La prima svolta si ha con Jackie Brown: nella presentazione di un prodotto aderente  al noir, privo di quella frammentazione che opera su tutti i livelli del film (piano formale e sceneggiatura), si in riconosce in Tarantino la maestria di dirigere una pellicola impeccabile, che rinnova il genere tramite personaggi e i dialoghi brillanti, pur non ricorrendo a situazioni estreme ma riproponendo contesti e circostanze caratteristiche del genere cui appartiene. Tarantino dimostra di essere un ottimo regista e un geniale sceneggiatore pur senza eccedere, muovendosi con mano ferma all’interno di una narrazione classica contaminata di riferimenti all’blaxploitation.

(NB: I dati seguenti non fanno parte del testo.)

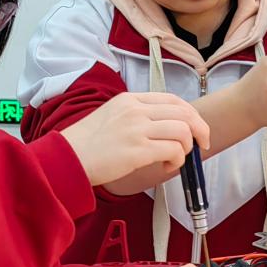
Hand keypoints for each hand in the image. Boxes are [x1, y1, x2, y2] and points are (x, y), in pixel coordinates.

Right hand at [62, 92, 209, 186]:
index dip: (191, 115)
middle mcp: (135, 110)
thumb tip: (167, 130)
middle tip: (200, 146)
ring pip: (183, 132)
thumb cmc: (87, 144)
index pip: (173, 100)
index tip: (196, 129)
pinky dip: (177, 161)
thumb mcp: (112, 117)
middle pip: (184, 113)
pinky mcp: (137, 150)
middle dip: (199, 130)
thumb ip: (137, 116)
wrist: (66, 159)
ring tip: (174, 160)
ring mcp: (137, 129)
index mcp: (130, 99)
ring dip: (186, 149)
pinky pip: (174, 151)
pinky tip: (166, 166)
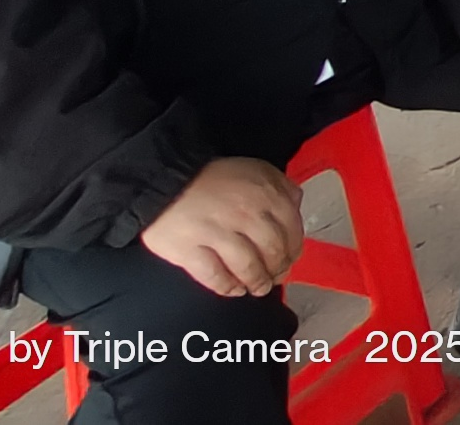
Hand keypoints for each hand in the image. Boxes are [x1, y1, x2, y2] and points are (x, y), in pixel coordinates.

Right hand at [141, 158, 303, 297]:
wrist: (165, 179)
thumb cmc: (215, 176)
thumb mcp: (257, 170)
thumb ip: (281, 188)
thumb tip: (295, 208)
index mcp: (265, 195)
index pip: (291, 231)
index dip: (293, 250)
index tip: (290, 259)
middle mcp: (245, 215)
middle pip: (272, 253)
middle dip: (278, 270)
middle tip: (276, 277)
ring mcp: (217, 235)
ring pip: (248, 268)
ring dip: (257, 282)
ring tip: (258, 288)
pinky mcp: (189, 251)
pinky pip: (214, 277)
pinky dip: (227, 287)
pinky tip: (234, 290)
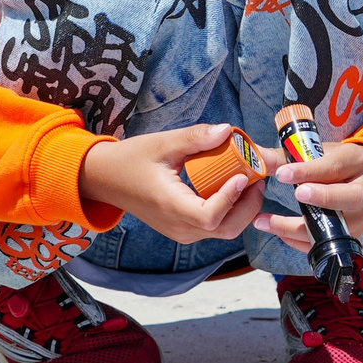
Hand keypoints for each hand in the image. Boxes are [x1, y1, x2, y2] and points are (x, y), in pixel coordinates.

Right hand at [78, 124, 266, 244]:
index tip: (242, 176)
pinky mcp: (184, 230)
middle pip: (226, 229)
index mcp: (170, 206)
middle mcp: (178, 227)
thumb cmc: (131, 159)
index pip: (209, 216)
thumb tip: (228, 130)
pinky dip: (231, 211)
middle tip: (257, 177)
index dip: (231, 199)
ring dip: (243, 209)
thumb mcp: (162, 143)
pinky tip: (233, 188)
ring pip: (224, 231)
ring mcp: (181, 232)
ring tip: (249, 180)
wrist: (106, 180)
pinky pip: (215, 228)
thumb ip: (195, 138)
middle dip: (248, 205)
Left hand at [253, 137, 362, 249]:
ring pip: (331, 227)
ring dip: (294, 227)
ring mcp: (358, 219)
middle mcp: (362, 193)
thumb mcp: (316, 153)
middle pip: (347, 198)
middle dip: (322, 197)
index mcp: (354, 164)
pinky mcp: (347, 238)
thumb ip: (284, 157)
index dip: (308, 171)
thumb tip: (255, 155)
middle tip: (297, 194)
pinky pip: (320, 243)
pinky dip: (295, 239)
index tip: (283, 174)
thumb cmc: (335, 164)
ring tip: (263, 221)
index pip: (332, 168)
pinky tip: (274, 230)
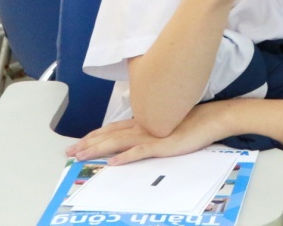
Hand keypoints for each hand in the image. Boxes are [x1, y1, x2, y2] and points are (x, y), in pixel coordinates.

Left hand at [67, 102, 233, 164]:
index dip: (94, 135)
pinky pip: (140, 152)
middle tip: (69, 152)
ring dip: (98, 150)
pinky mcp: (163, 145)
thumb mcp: (167, 124)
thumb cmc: (193, 121)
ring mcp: (152, 135)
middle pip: (110, 135)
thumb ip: (151, 127)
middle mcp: (144, 126)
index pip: (113, 128)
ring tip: (81, 156)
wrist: (213, 118)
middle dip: (88, 143)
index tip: (78, 142)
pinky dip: (125, 158)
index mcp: (144, 121)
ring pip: (119, 142)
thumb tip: (138, 136)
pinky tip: (113, 163)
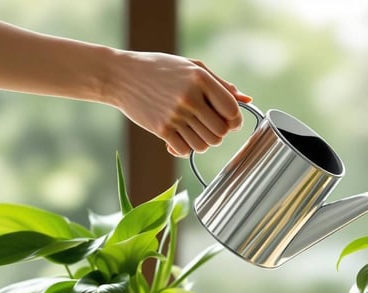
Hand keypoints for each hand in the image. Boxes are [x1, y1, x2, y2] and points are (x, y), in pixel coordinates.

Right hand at [105, 50, 251, 156]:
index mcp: (200, 79)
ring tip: (193, 130)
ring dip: (202, 142)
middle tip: (208, 126)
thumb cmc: (161, 69)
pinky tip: (178, 136)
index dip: (234, 120)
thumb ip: (221, 85)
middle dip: (218, 133)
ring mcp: (174, 115)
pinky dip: (185, 148)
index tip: (228, 121)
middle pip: (220, 133)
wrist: (120, 75)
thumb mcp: (192, 67)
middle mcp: (189, 98)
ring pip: (205, 145)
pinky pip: (184, 150)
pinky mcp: (160, 129)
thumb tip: (247, 100)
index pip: (232, 112)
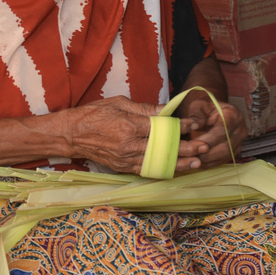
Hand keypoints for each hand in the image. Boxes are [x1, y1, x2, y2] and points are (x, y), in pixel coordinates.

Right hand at [65, 95, 200, 174]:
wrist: (71, 134)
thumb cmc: (93, 114)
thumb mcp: (119, 103)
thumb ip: (145, 109)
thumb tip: (167, 110)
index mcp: (128, 125)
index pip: (161, 126)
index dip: (180, 126)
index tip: (195, 124)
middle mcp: (128, 144)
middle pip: (163, 147)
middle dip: (186, 148)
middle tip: (204, 147)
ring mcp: (125, 158)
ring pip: (158, 162)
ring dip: (178, 163)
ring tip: (196, 163)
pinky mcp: (122, 167)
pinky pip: (146, 170)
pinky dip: (162, 171)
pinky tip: (175, 170)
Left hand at [176, 93, 246, 168]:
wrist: (214, 112)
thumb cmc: (205, 108)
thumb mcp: (199, 105)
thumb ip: (196, 115)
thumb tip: (193, 126)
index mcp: (233, 115)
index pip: (223, 130)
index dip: (209, 139)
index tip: (193, 143)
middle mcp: (240, 129)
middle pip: (226, 146)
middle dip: (207, 153)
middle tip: (190, 155)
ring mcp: (239, 142)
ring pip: (225, 156)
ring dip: (208, 160)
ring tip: (192, 160)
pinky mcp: (235, 152)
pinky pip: (223, 161)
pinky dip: (210, 164)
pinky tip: (197, 163)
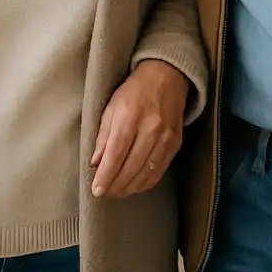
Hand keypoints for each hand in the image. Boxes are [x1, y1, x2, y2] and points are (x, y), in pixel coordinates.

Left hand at [91, 60, 188, 198]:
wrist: (166, 77)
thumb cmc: (134, 92)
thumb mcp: (111, 107)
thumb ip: (103, 136)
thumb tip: (95, 163)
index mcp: (130, 116)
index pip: (116, 154)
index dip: (106, 175)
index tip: (96, 190)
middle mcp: (150, 128)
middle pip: (131, 167)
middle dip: (115, 185)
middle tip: (104, 194)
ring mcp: (166, 137)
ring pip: (145, 173)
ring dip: (129, 188)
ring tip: (116, 192)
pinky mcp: (175, 144)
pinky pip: (159, 171)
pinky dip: (145, 183)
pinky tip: (134, 186)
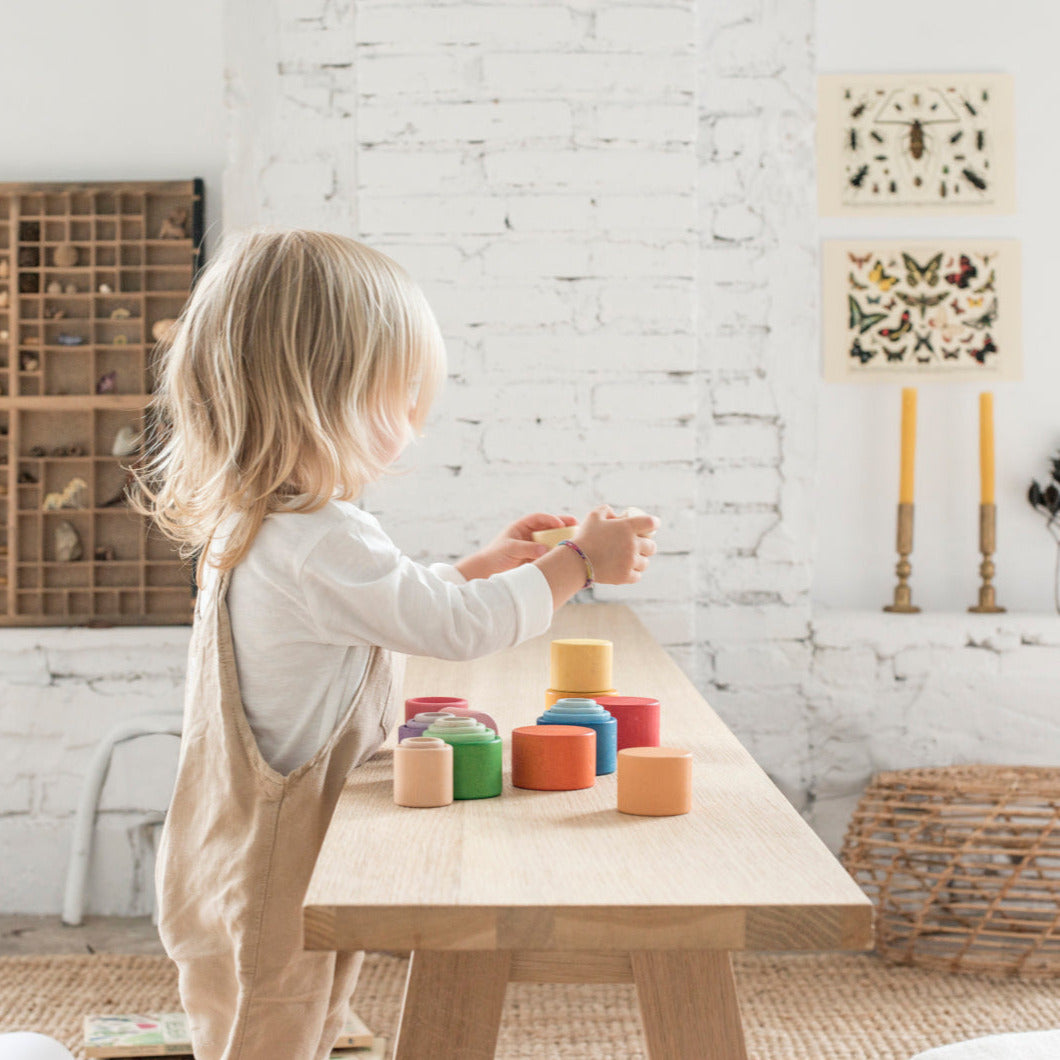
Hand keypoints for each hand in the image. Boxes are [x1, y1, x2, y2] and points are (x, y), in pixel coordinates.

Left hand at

Ma le prime titubanze si hanno nel quarto film del regista, Kill Bill, in cui Quentin Tarantino non è all’altezza delle prime produzioni; il film, nato all’insegna del puro divertissement, sembra fare il verso al cinema del sol levante, il quale viene riproposto in maniera  smisurata. Se da una parte si riconosce il merito di saper mischiare genere diversi e proporre personaggi che sfiorano il parossismo, dall’altra pecca in profondità: dedito quasi ad un tecnicismo senz’anima Tarantino si concede alla superficialità dell’immagine, abbandonando i dialoghi che trionfavano nelle prime produzioni e palesando una spettacolarizzazione del ritmo e degli eventi. La fredda violenza che caratterizzava Le iene viene sostituita dall’autocompiacimento a dal patetismo; nessuna sperimentazione trova spazio ma c’è solo idolatria verso il cinema di culto.

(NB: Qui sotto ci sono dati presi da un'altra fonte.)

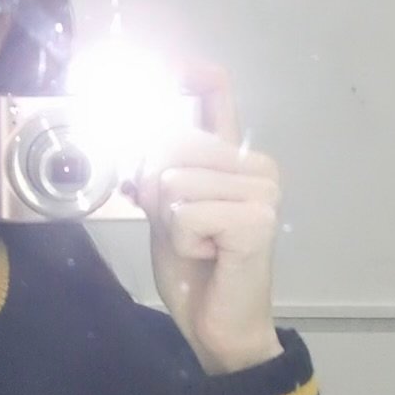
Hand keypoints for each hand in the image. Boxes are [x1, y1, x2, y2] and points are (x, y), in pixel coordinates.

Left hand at [131, 62, 286, 376]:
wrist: (219, 327)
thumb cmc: (197, 270)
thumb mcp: (165, 209)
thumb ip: (156, 170)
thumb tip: (131, 137)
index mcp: (235, 156)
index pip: (217, 91)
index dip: (186, 73)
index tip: (170, 67)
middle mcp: (256, 165)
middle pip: (171, 143)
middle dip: (154, 187)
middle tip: (181, 228)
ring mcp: (263, 190)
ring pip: (172, 181)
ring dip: (170, 222)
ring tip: (199, 245)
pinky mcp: (257, 219)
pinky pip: (186, 213)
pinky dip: (183, 241)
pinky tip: (209, 256)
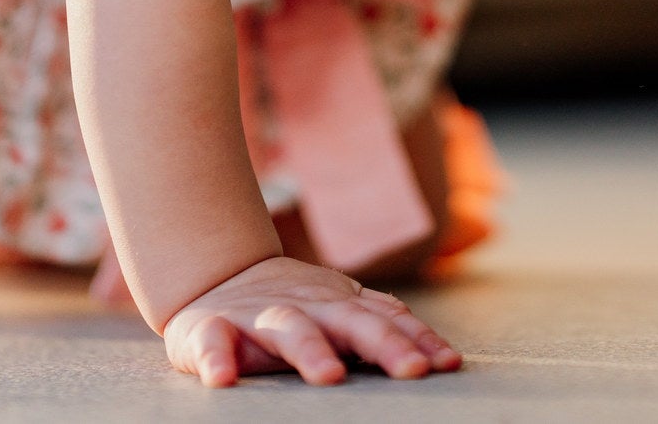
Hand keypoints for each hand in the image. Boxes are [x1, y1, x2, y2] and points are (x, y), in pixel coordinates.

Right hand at [162, 255, 462, 387]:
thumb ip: (384, 327)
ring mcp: (258, 317)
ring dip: (310, 350)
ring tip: (329, 377)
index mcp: (339, 306)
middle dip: (384, 343)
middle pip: (350, 321)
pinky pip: (211, 342)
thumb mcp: (340, 310)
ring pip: (289, 329)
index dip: (417, 340)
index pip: (386, 320)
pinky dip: (215, 357)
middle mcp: (306, 307)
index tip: (447, 365)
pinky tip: (222, 378)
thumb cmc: (293, 308)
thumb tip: (447, 358)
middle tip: (412, 370)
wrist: (215, 278)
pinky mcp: (210, 329)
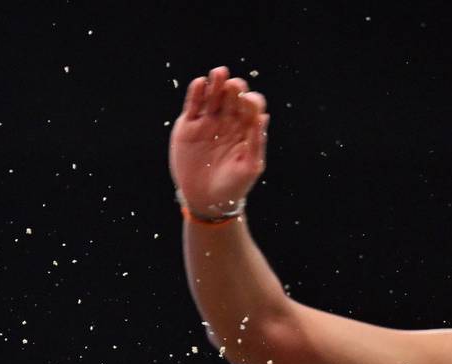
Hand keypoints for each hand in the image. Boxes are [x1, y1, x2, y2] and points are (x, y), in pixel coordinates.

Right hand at [169, 66, 268, 216]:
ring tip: (219, 74)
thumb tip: (263, 116)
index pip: (251, 106)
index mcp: (245, 128)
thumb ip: (256, 142)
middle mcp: (227, 120)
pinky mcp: (188, 126)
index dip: (252, 101)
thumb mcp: (250, 167)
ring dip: (217, 82)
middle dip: (235, 87)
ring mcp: (207, 121)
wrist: (206, 201)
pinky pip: (193, 104)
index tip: (249, 104)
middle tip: (234, 86)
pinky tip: (201, 84)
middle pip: (232, 95)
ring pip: (213, 94)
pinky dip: (197, 92)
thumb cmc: (233, 186)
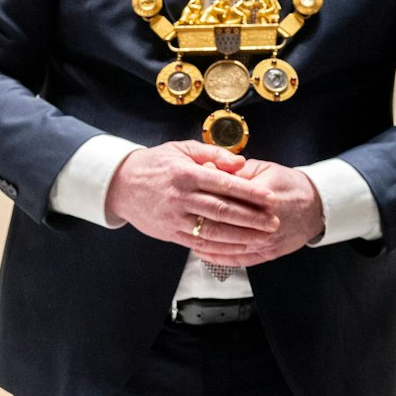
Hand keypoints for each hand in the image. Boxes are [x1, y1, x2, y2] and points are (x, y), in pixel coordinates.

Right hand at [104, 142, 278, 251]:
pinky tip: (239, 246)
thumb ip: (214, 154)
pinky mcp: (170, 233)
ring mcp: (174, 218)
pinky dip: (220, 247)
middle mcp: (180, 197)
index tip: (271, 198)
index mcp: (186, 173)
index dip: (250, 193)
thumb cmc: (157, 164)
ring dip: (240, 236)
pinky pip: (198, 243)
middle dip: (251, 218)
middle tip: (274, 222)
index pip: (224, 184)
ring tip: (262, 236)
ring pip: (212, 230)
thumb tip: (241, 163)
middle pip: (221, 210)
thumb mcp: (183, 149)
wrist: (121, 185)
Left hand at [192, 159, 323, 268]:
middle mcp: (264, 221)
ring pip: (228, 244)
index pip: (226, 196)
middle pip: (224, 222)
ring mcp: (266, 240)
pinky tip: (202, 252)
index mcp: (263, 196)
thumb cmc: (288, 185)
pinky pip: (238, 258)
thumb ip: (235, 171)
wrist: (316, 206)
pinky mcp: (267, 253)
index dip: (203, 193)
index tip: (186, 191)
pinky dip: (217, 257)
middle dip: (199, 218)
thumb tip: (206, 169)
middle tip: (179, 214)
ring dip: (204, 241)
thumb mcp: (263, 169)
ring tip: (185, 234)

Dimentico dei primi capolavori, Tarantino si abbandona ai ritmi degni dell’action movie più piatto, riempiendo il film di un vuoto dinamismo. La velocità e l’action, da interpolazioni che erano in un cinema fatto di dialoghi e sequenze memorabili,  finiscono col diventare il senso ultimo di un opera che si svuota e si carica della portata spettacolosa che caratterizza molto cinema commerciale. Se la parola era la co-produttrice di senso all’interno del film, arrivando anche ad anticipare l’immagine palesandone l’inefficienza, è pur vero che con il quarto film dell’autore, la parola viene soppiantata a favore dell’azione e del sentimentalismo, rinunciando alla freddezza che caratterizzava le opere prime.

Ma dopo il divertito Kill Bill, Quentin Tarantino sembra ritornare sui suoi passi con A prova di morte, ove road movie e dialoghi brillanti tornano a prender forma; ora, anche se all’interno del progetto Grindhouse il film di Tarantino risulta fuori luogo rispetto al più riuscito Planet terror di Rodriguez, si intravede un ritorno ai toni più tarantiniani.

Forti di ciò, aspettando Bastardi ingloriosi, speriamo nel ritorno ad un pensiero più critico e complesso del film, auspicando un prodotto che sia ancora il frutto di un profondo amore per la settima arte; che sia scevro da facili soluzioni coinvolgenti e lontano dai paraventi che caratterizzano molte produzioni comuni; che sia orientato in profondità, verso lo sperimentalismo e le riflessioni che hanno fatto di questo autore uno dei più grandi autori del nostro tempo.